Exploration
North America

Exploration Update: Largest Gas Discovery in Australia in Ten Years

Independent oil and gas producers, Santos, announced a recent gas discovery in the Carnavron Basin – which is thought to be the largest hydrocarbon find offshore Australia in ten years.

 

Source: Santos.
Santos recently announced what is thought to be the largest gas discovery for ten years in the Carnarvon Basin, offshore north-west Australia. The Corvus-2 appraisal well in block WA-45-R, approximately 90 km north-west of Dampier, intersected a gross hydrocarbon interval of 638m, one of the largest columns ever discovered across the North West Shelf. Wireline logging confirmed 245m of net pay across the target reservoirs in the North Rankin and Mungaroo Formations, at depths between 3,360 and 3,998m.

Initial samples suggest that Corvus-2 shows a considerably higher condensate gas ratio than in Corvus-1, which was drilled several years ago and came into the Santos portfolio through the acquisition of Quadrant Energy. The company believes that the discovery has opened up a number of additional exploration opportunities in the region.

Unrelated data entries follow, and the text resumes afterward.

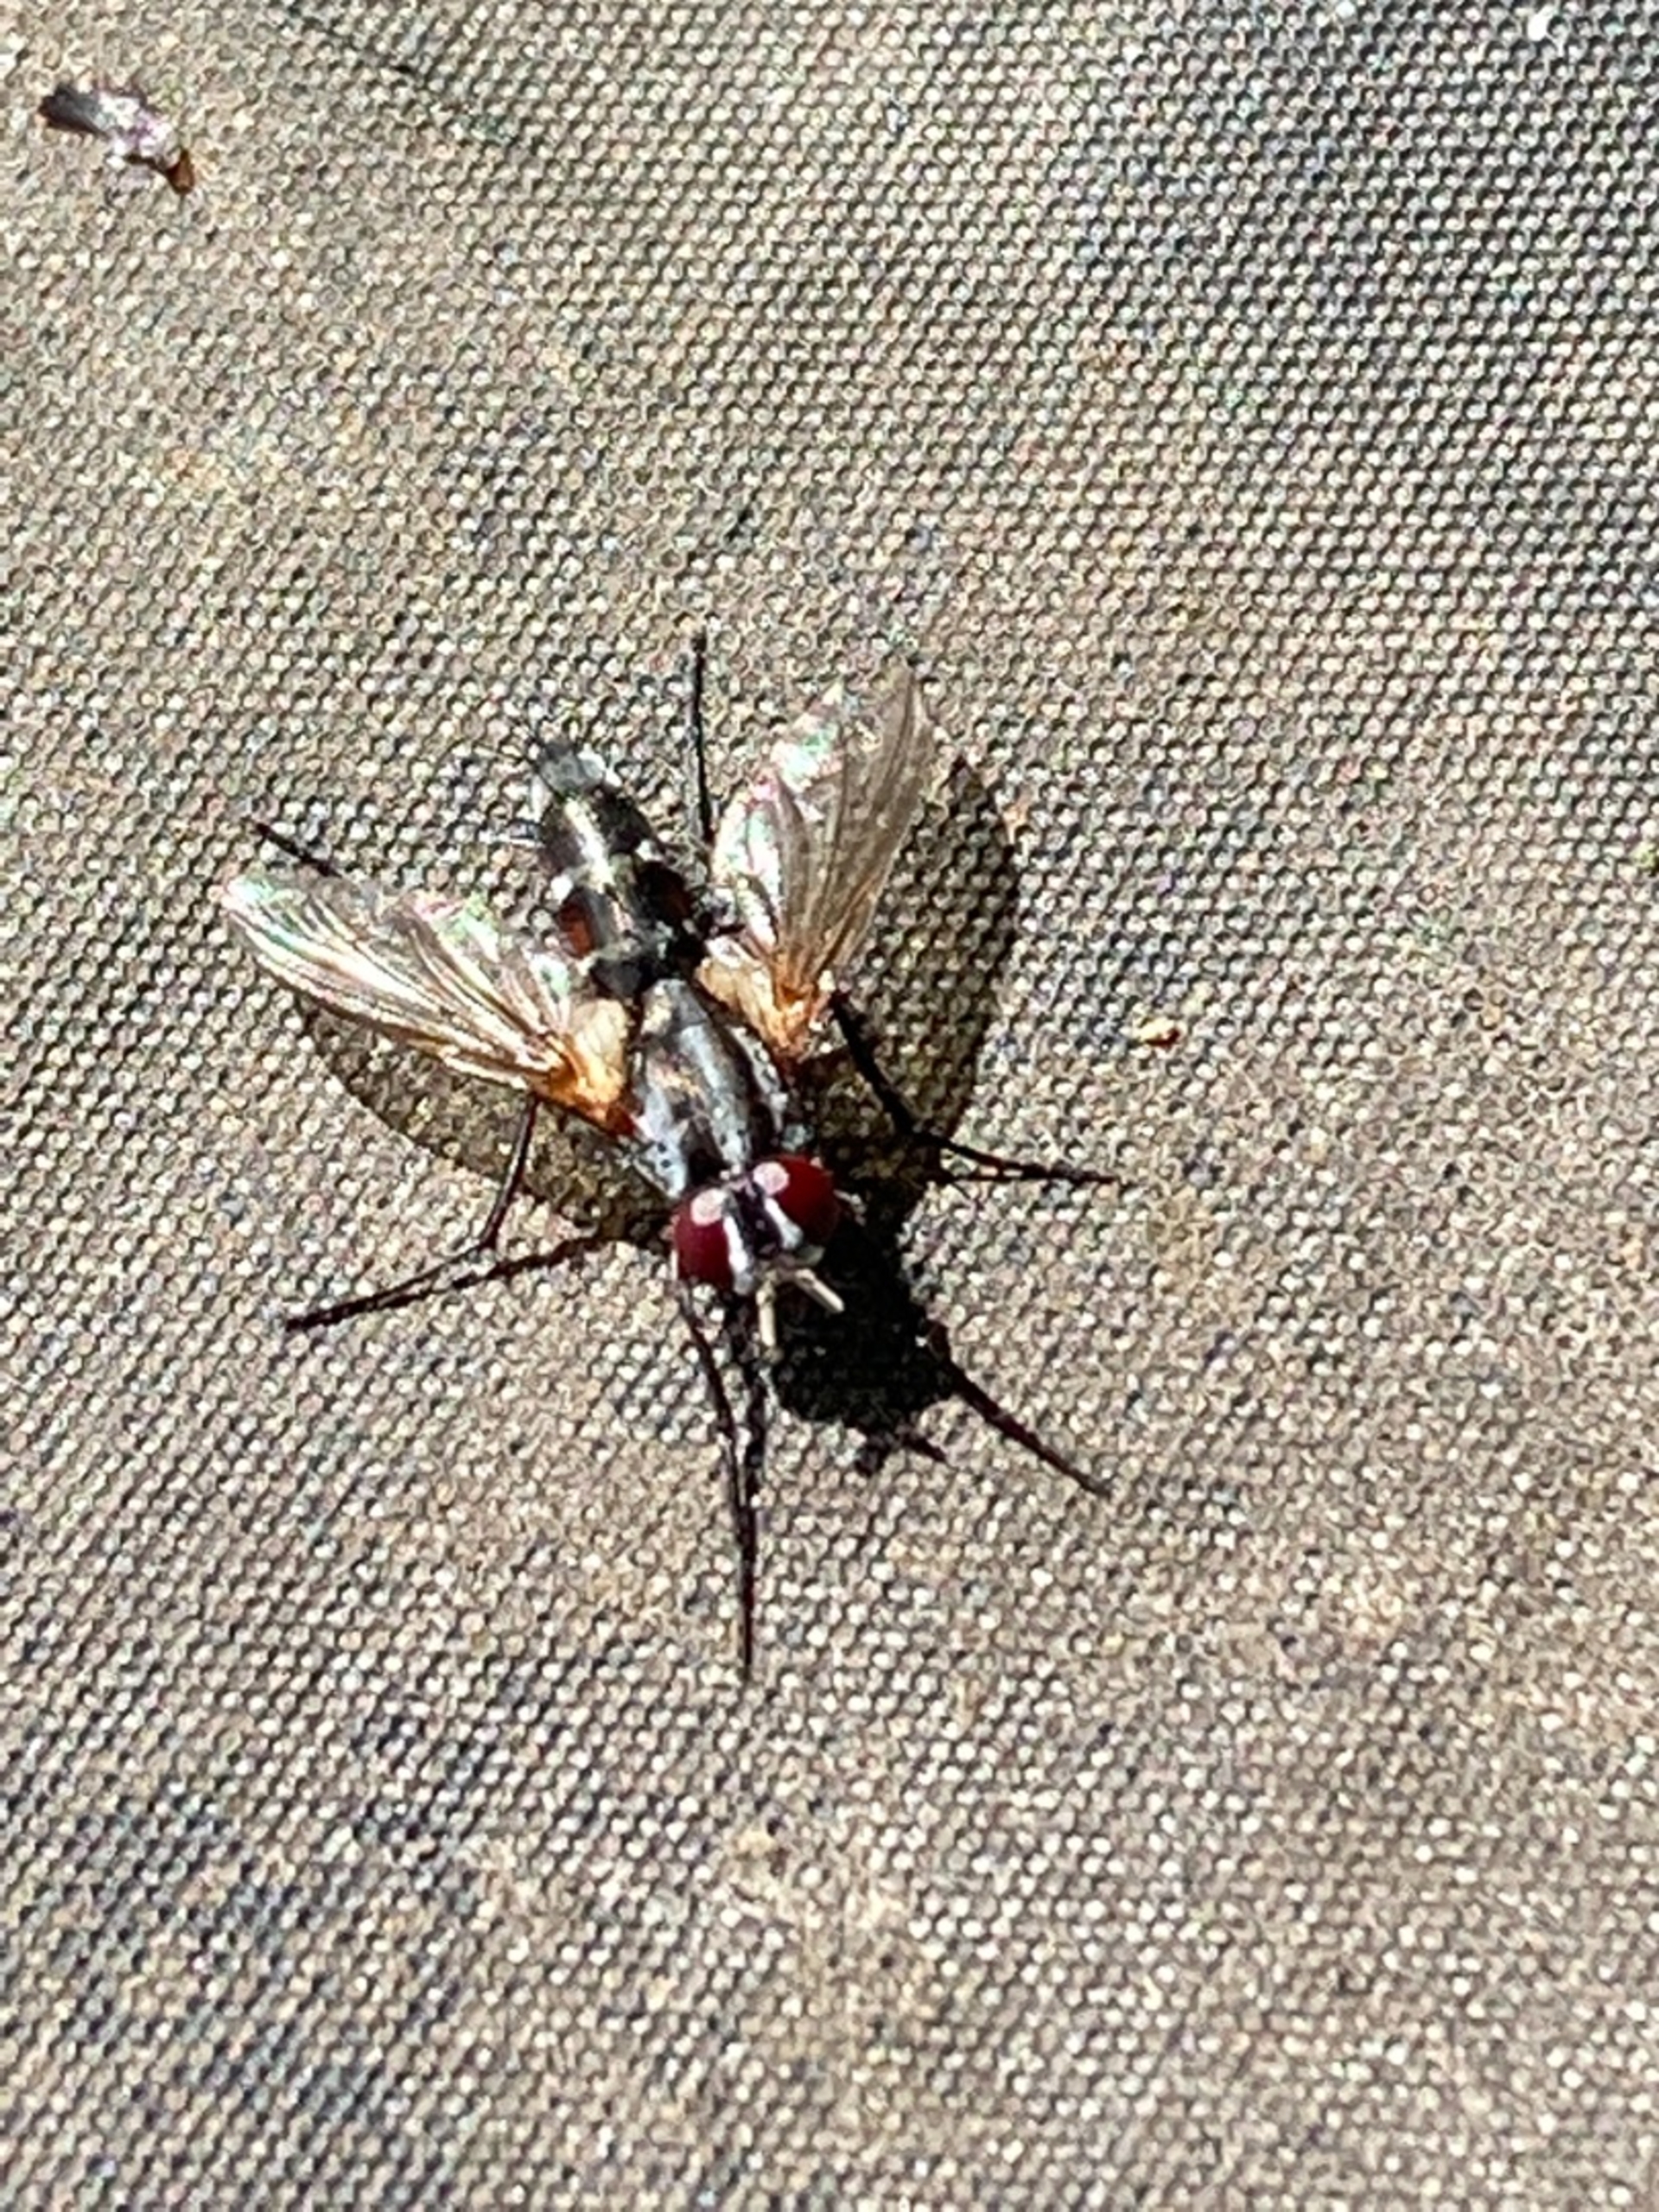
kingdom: Animalia
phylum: Arthropoda
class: Insecta
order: Diptera
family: Tachinidae
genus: Mintho
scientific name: Mintho rufiventris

According to Wood Mackenzie, initial resource estimates are in the region of 2.5 Tcfg and 25 MMb condensate, making this the largest gas discovery in the basin since the Satyr-4 exploration well, drilled by Chevron in 2009.

Corvus, which lies in 63m water depth, is just 28 km from the Santos-owned Reindeer platform, which delivers gas to the Devil Creek domestic gas plant near Karratha, and about 62 km from a Varanus Island tie-in point, also owned by Santos, so commercialising this asset should be relatively easy.